Hubert Bouchet répond lui aux questions qui lui sont faites sur la place des NTIC dans l'entreprise et la gestion des rapports entre les salariés et les dirigeants, en même temps qu'il évoque le rôle de la CNIL, du fait des responsabilités qu'il y tient. L'informatique est, selon lui, au cœur d'une contradiction avec laquelle tôt au tard, il faudra s'affronter. Notre rapport au travail, les formes du travail ont, selon H. Bouchet, changé. L'investissement physique a cédé la place à l'investissement intellectuel, cognitif, mais aussi sans doute psychologique, psychique. Et ce type nouveau d'investissement salarial donne le meilleur de lui même quand il fait une large place à la liberté, à l'initiative, à la créativité de l'individu. Or, dans l'entreprise, la tendance est forte à utiliser les NTIC précisément pour leur pouvoir de surveillance, de contrôle et de limitation des capacités individuelles. S'il est vrai que le droit de l'employeur ne doit pas être perdu de vue, un tel usage de l'informatique est dommageable du point de vue même de l'employeur. C'est sans doute pourquoi notre interlocuteur se déclare optimiste : un usage intelligent des NTIC finira par s'imposer?

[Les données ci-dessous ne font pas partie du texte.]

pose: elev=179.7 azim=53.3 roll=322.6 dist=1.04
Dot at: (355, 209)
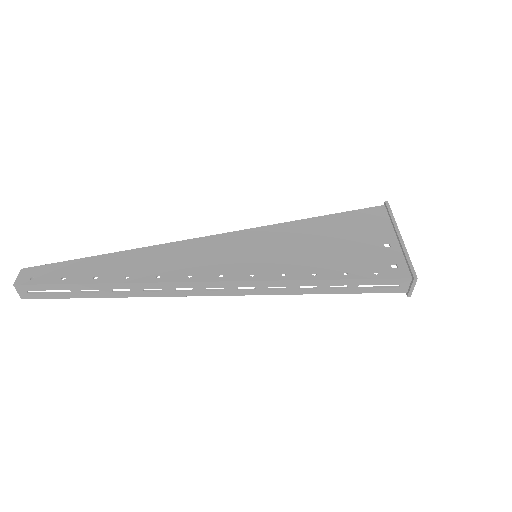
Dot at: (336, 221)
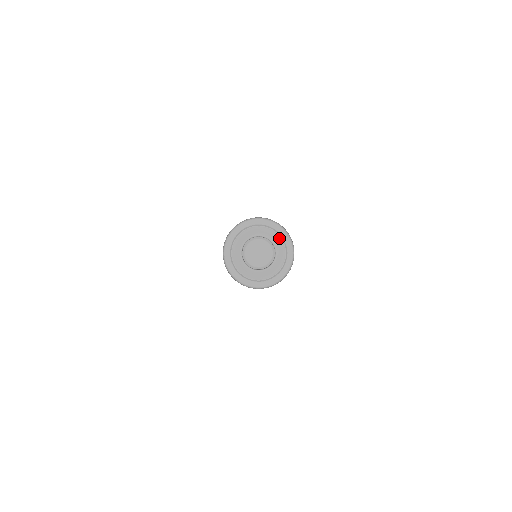
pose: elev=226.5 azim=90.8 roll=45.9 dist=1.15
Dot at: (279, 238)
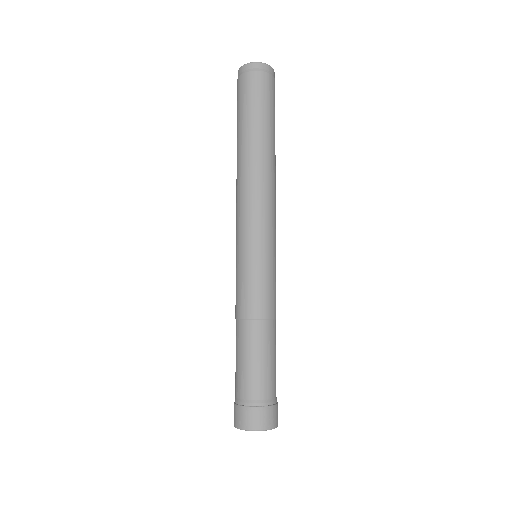
Dot at: occluded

On peut en douter à la lecture du document de Yves Poullet. Son analyse au cordeau de la loi belge sur les dispositions légales imposées aux prestataires de services de réseau en matière de conservation des données au fin de lutte contre la criminalité informatique laisse à voir que les tendances " benthamiennes " l'emportent largement sur les considérations relatives à la protection de la vie privée. Comparant loi nationale belge et dispositions réglementaires européennes, Y. Poulet souligne les imprécisions du texte belge, sa position " liberticide "par rapport aux réserves contenues dans les textes européens et, au total, l'inefficacité prévisible des mesures arrêtées, eu égard au fait que les dispositifs de surveillance déjà institués n'ont en rien interdit la préparation des attentats du World Trade Center - agités par tous les Grands Justiciers pour justifier leurs volontés de contrôle. Le plus grave peut-être est que cette rhétorique de la lutte contre le mal semble rendre moins impératif, au sein de l'opinion publique, le désir même de protection de la vie privée. Cette " délégitimation " rampante du droit de l'individu mérite évidemment d'être étudiée?